Friday, August 31, 2012

BOJ is helpless in the face of Japan's structural issues

Japan's economy is once again slipping into a deflationary mode as concerns mount about another recession. The nation has become accustomed to "rapid fire" economic downturns and price uncertainty.

Japan GDP (Bloomberg)
Bloomberg: - Japan’s consumer prices slid at a faster pace in July and industrial production unexpectedly slumped, raising the danger that the world’s third-largest economy has slipped back into a contraction.

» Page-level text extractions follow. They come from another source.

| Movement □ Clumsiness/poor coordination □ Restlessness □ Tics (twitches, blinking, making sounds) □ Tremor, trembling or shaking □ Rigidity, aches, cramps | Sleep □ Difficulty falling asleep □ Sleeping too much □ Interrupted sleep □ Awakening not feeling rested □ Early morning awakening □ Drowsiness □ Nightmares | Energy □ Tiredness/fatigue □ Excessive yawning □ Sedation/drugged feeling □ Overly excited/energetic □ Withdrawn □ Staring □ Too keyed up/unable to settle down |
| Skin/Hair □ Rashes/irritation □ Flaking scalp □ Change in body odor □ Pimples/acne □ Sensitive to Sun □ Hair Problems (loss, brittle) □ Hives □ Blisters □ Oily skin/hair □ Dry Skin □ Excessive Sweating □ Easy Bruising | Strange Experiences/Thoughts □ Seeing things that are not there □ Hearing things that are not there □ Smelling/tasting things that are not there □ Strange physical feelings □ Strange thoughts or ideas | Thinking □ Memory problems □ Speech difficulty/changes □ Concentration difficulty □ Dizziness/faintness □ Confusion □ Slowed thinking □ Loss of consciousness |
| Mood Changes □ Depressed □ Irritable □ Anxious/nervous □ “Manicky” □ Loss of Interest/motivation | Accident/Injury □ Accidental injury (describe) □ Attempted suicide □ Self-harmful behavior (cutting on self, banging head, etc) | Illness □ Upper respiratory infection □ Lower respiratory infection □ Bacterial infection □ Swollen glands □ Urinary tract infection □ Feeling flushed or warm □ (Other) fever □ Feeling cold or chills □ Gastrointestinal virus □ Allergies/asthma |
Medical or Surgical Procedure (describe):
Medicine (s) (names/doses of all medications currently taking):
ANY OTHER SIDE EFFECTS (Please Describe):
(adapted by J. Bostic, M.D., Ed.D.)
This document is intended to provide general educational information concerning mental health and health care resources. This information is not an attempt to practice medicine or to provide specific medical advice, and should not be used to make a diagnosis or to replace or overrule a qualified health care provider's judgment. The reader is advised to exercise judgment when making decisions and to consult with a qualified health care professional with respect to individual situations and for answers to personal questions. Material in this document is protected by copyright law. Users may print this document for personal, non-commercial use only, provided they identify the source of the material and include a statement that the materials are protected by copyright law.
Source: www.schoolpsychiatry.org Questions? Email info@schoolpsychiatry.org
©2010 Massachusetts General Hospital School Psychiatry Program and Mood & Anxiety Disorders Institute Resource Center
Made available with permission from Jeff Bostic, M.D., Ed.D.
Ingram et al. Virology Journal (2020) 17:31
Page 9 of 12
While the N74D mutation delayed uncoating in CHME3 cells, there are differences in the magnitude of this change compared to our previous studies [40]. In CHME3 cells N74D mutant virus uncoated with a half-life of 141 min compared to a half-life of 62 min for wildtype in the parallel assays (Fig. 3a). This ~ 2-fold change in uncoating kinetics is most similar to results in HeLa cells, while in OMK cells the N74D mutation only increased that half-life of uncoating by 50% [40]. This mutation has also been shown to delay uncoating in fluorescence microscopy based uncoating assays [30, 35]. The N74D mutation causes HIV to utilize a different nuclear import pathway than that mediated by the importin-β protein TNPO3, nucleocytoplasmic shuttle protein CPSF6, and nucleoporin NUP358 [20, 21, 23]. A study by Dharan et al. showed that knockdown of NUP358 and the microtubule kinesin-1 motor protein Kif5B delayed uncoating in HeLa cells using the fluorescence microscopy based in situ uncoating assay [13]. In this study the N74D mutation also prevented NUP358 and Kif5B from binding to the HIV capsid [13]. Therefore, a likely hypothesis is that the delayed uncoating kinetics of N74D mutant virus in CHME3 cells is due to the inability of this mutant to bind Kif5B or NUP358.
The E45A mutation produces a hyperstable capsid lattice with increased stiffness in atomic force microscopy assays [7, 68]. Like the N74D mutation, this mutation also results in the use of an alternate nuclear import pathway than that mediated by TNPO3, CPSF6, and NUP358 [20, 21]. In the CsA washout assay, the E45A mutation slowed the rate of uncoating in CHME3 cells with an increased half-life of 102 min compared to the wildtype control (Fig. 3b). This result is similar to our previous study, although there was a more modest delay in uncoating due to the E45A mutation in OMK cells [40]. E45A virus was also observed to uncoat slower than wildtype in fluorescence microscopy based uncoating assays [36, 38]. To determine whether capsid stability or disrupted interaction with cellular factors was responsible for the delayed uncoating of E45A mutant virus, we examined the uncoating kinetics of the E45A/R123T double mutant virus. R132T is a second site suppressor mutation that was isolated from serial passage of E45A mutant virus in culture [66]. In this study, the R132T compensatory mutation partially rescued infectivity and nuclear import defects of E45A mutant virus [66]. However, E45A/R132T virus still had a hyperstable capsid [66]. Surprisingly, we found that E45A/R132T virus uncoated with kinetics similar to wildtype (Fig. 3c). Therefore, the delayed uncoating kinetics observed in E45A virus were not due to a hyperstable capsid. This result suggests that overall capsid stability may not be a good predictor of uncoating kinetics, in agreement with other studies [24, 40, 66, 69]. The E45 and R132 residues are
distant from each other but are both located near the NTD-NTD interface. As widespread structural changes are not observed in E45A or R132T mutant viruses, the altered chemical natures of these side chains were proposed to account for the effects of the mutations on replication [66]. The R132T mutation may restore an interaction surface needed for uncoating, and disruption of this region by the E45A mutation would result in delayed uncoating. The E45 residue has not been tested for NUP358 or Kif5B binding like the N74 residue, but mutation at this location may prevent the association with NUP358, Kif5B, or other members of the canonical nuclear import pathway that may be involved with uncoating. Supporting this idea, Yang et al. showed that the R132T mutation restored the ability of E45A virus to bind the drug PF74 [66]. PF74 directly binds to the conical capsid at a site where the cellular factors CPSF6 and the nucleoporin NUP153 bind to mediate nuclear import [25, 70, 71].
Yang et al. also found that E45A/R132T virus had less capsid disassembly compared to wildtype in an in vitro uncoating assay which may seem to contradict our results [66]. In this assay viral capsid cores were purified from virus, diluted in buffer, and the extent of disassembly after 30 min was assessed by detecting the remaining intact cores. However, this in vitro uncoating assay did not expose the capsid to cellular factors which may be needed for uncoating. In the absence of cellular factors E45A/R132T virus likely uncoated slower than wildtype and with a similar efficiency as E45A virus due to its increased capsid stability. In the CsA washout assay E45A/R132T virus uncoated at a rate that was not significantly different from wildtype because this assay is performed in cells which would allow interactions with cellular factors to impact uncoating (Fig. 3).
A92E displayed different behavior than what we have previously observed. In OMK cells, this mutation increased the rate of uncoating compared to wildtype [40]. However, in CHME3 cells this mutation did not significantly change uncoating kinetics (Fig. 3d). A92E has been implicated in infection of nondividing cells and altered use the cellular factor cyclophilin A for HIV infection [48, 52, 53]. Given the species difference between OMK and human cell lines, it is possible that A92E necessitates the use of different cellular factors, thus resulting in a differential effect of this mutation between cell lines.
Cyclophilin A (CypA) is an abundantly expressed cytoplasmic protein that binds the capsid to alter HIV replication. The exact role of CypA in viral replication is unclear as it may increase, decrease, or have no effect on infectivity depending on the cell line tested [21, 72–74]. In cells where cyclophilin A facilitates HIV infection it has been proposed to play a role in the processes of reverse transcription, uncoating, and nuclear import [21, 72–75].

The benchmark price gauge, which excludes fresh food, fell 0.3 percent in July from a year before, putting the central bank’s 1 percent inflation goal further from reach, a government report showed in Tokyo. Industrial output fell 1.2 percent. A private measure of manufacturing for August was the lowest since the aftermath of the record March 2011 earthquake.

Japan CPI
Today’s releases reflect diminishing demand overseas for the nation’s exports amid the European crisis and exchange-rate appreciation, and the end of incentives for vehicle purchases. With Prime Minister Yoshihiko Noda’s government today predicting it will miss a deficit-reduction target, pressure may rise on the Bank of Japan (8301) to expand stimulus and sustain the recovery.

“The risk of a contraction in the second half of the year is increasing,” said Junko Nishioka, chief economist at RBS Securities Japan Ltd. in Tokyo, who previously worked at the Bank of Japan. “The downside risks on the economy are increasing, and could push the BOJ to further expand its asset- purchase program next month.”
The "core" CPI numbers are also deep in the negative territory. In an attempt to combat deflation and avoid another economic downturn, the Bank of Japan is continuing with an almost perpetual "money printing" policy. The monetary base recently rose to record levels and is expected to rise again next month (per article above).

BOJ monetary base (unit = ¥100mm)

Weak domestic consumption and stagnant incomes (which will decline as population ages) force Japan to rely on exports. And with a stubbornly strong yen (yen is up some 32% in the past 5 years) as well as weak global demand, export growth is not meeting expectations.
BNPParibas: - Real exports fell 1.4% m/m in July, a third straight decline. Exports had been moving sideways since last summer [2011], but the slowdown in the global manufacturing cycle seems to have caused the trend to weaken of late.
It's becoming clear that at this stage (similar to the case in the US), the central bank can do little to improve growth in any material way. Raising bank excess reserves further via QE is simply not going to solve the structural issues faced by Japan.